The Golden Spike Project:

Assessment of Microarray Analysis Methods

A project of the Halfon Lab and our collaborators

home download   technical comments links

DOWNLOAD the original Golden Spike experiment paper (Choe et al. 2005. "Preferred analysis methods for Affymetrix GeneChips revealed by a wholly defined control dataset." Genome Biology 6:R16) and additional data including scripts, CEL files, and clone-to-probe mappings.

DNA microarrays have become a leading research method in a diverse variety of biological and biomedical disciplines. However, assessing the accuracy of microarray data has been difficult as the “correct” answers typically are not known; that is, due to the vast numbers of genes interrogated in a microarray experiment, only a relatively small fraction of gene expression differences tend to be validated in any given study. This is of particular concern due to the tremendous number of proposed microarray data analysis methods, which have proliferated in tandem with the increased use of the arrays themselves. To illustrate the scale of the problem, consider just a single journal, Bioinformatics: in the six month period ending December 2004, this journal published over 40 papers involving various aspects of microarray analysis, of which at least one-half dealt with basic issues such as normalization or discovery of differentially expressed genes. Unfortunately, despite the large number of proposed algorithms, there have been relatively few studies that assess their relative performance. Thus the microarray user is left in the difficult position of choosing from among a large number of analysis options without the benefit of knowing which methods work the best.
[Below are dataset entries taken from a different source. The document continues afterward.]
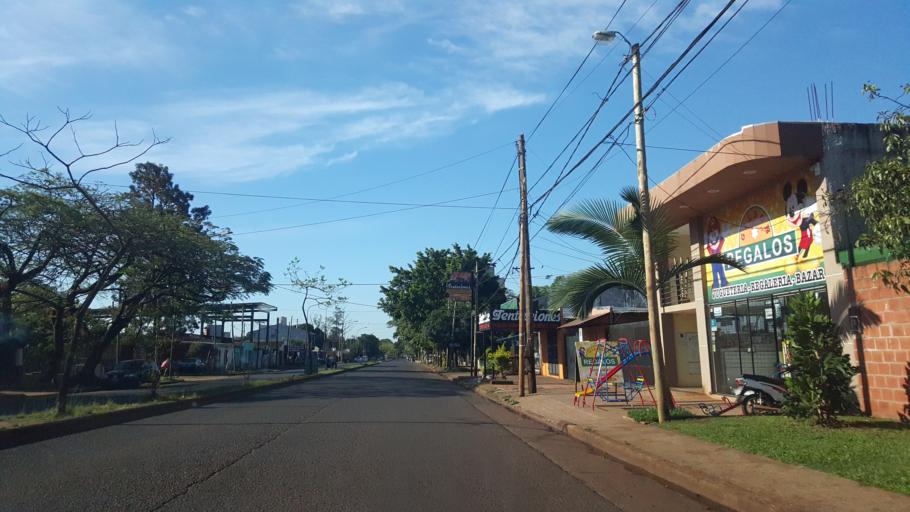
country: AR
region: Misiones
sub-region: Departamento de Capital
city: Posadas
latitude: -27.3804
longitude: -55.9183
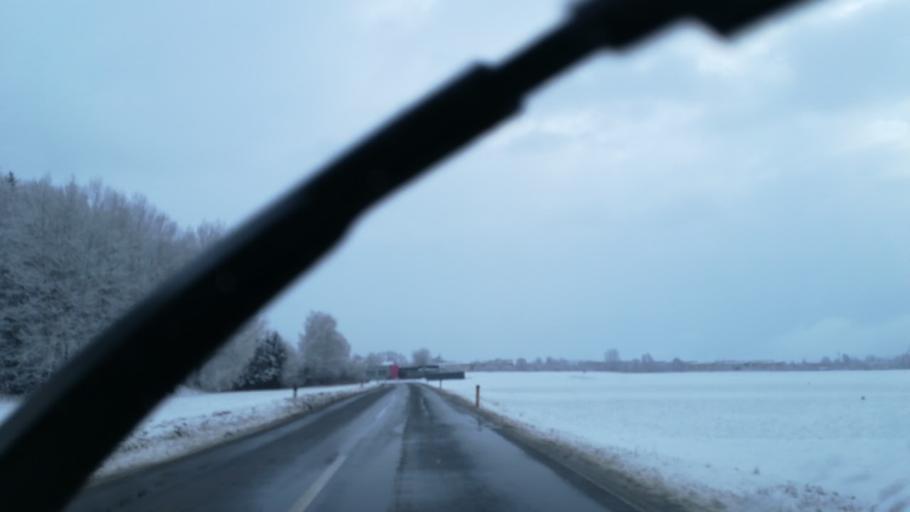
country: AT
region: Styria
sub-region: Politischer Bezirk Murtal
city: Fohnsdorf
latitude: 47.2057
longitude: 14.6520
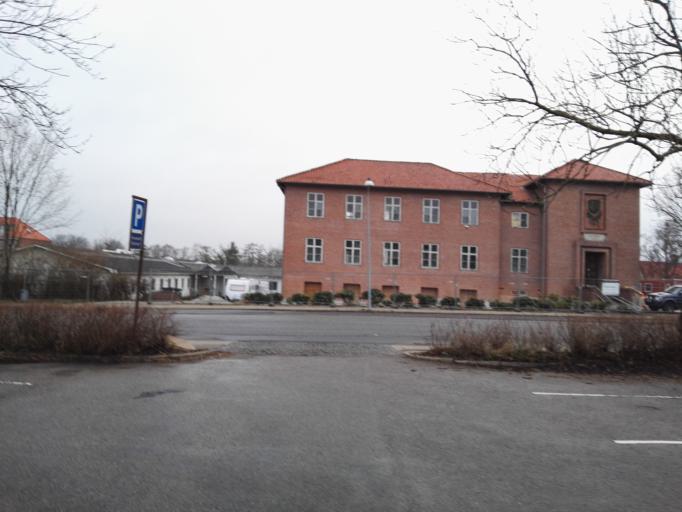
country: DK
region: Capital Region
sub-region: Ballerup Kommune
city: Ballerup
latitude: 55.7311
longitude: 12.3661
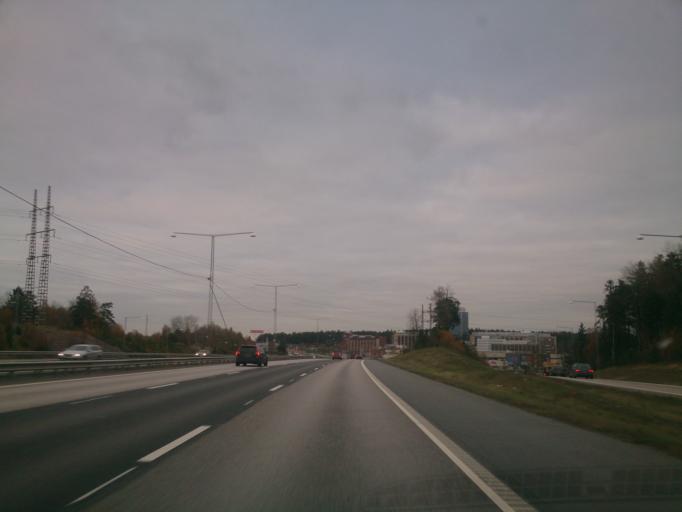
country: SE
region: Stockholm
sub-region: Upplands Vasby Kommun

The Golden Spike Project represents an attempt to rectify this situation by making available control microarray datasets in which the relative concentrations of all present genes are known. All data, scripts, technical comments, and links to publications will be available through this site.

Our first dataset (Choe et al. 2005) is a wholly-defined Affymetrix GeneChip experiment that has 1309 individual cRNAs “spiked in” at known relative concentrations between the two (spike-in and control) samples. This large number of defined RNAs enabled us to generate accurate estimates of false negative and false positive rates at each fold change level, beginning at only a 1.2x concentration difference. Such small fold changes can be biologically relevant, yet are frequently overlooked in microarray datasets due to a lack of knowledge as to how reliably such small changes can be detected.  Our dataset uses a defined background sample of 2551 RNA species present at identical concentrations in both sets of microarrays, rather than a biological RNA sample of unknown composition. This background RNA population was sufficiently large for normalization purposes, yet also enabled us to observe the distribution of truly non-specific signal from probe sets which correspond to RNAs not present in the sample.

 We used this dataset to compare several common Affymetrix array analysis algorithms. Our results demonstrated that at several steps of analysis, large differences exist in the effectiveness of the various options that we considered. We found a significant limit to the sensitivity of the microarray experiments to detect small changes: in the best case scenario, we could detect approximately 95% of true DEGs with changes greater than 2-fold, but less than 30% with changes below 1.7 fold before exceeding a 10% false discovery rate. Importantly, we found that accurate detection of DEGs was maximized by combining aspects of different published methods, rather than by any one existing method.

We are continuing to analyze the data from this set of experiments, and are planning additional experiments using Affymetrix, long oligonucleotide, and cDNA arrays.